Billy’s mum isn’t like other mums. He has to call her Sylvia and she spends all their time together teaching him The Rules of Survival – how to make fire, build shelter and find food. Sylvia is always testing Billy, making sure he knows the Rules, until one day the test goes too far…While Sylvia is getting better, Billy has to live with the dad he’s barely met.
Billy misses his mum and keeps practicing the Rules, but he also learns new things, like how it feels to make a friend and be part of a different type of family.
And then the world changes for ever.
People are turning into zombie-like creatures with grey skin, and as chaos breaks out and Billy and his family flee Bristol. Their journey is the ultimate test of survival, and Billy’s going to need all he’s learned about survival – and the Greys – to get through it.

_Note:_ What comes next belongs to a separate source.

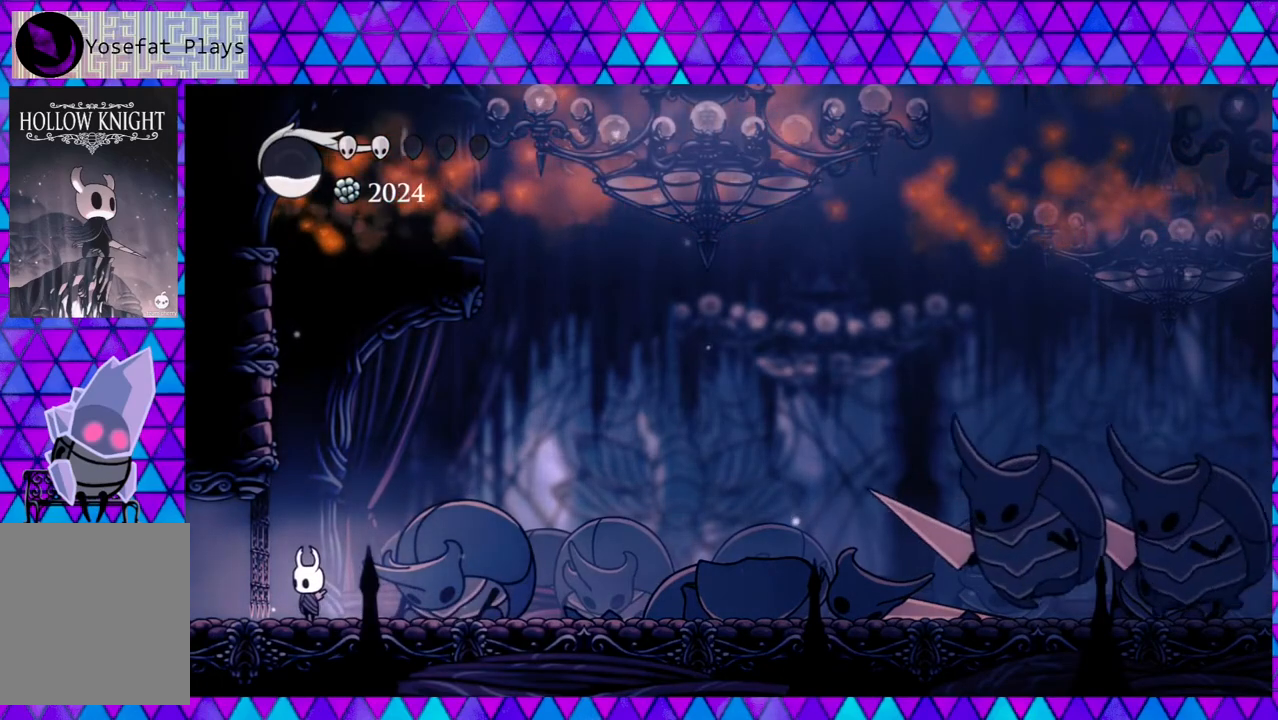
{"buttons": ["B", "DPAD_LEFT"], "left_stick": "center", "right_stick": "center", "events": [[117, "B", "down"], [383, "DPAD_LEFT", "down"]]}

How I learnt survival skills for my new book, ‘How I Saved the World in a Week’ by Polly Ho-Yen
I’m interested in different people’s skills sets. Mine is pretty limited. I’m pretty good at eating vast amounts of chocolate without feeling sick, I can read quite quickly, I can flip a pancake and swim in a cold river without complaining too much but I’m pretty much lacking in any essential survival skills. In my new book, ‘How I Saved the World in a Week’, I imagined a child who I named Billy who is very different to me: he is incredibly skilled at survival. He is the hero of my story. When a world-changing event occurs, all of his knowledge and experience is more than just helpful, Billy is able to save the day.
But like I said, I’m actually categorically terrible at survival skills. And so I turned to the two places to learn from that have never let me down in the past – books … and Youtube.
Books first. I dug out an old survival guide that belonged to my husband which was full of beautiful nuggets of information as well as wisdom that could be about survival or simply seen as great lessons in life. For instance: ‘Tell yourself, and keep on telling yourself that you will succeed – and you will! To be a survivor you must never stop trying – never!’ (An extract from ‘How to Survive’ by Brian Hildreth)
I visited my library and found more survival guides to look at. I read all the instructions and looked at all the diagrams and waited for some time to clear and so I could have a go at practising them myself. In the meantime, I kept writing and so I didn’t lose the flow of the story and got myself online to look at videos of people doing the skills. My favourite Youtuber was someone called Survival Lily and I watched a video of her making a fire countless times. She takes you through each step slowly and the description of making a fire with a firebow that appears in the finished book is thanks to Survival Lily’s clear and practical video.
I have to admit something to you. I never was able to find the time to try out the survival skills that appear in ‘How I Saved the World in a Week’ before I finished writing the book. I still can’t make fire like Billy can. Sometimes even with a box of matches and dry kindling, it can be difficult for me to get my wood burning stove lit – I’m terrible. However, when lighting our wood burner, I still love that moment when the flames take hold and feel oddly proud of myself even though I know it’s not much of an achievement.
The skills that used to be critical to our survival have become lost in our modern age and yet I found writing about them and the meagre experiences that I managed to use to help imagine them, to be transformative. Is it because they so fully demand our attention? You have to be focused to make fire, you cannot eat the wrong berry. You really have to be there. And in an age where our attention is always being called upon, something that calls you to the present, that demands that you be there actually feels extraordinary.
It’s a work in progress for me but I’m still committed to improving my skillset.
About the author
Polly Ho-Yen used to be a primary school teacher in London and while she was teaching there she would get up very early in the morning to write stories. The first of those stories became her critically acclaimed debut novel BOY IN THE TOWER, which was shortlisted for the Waterstones Children’s Book Prize and the Blue Peter Book Award.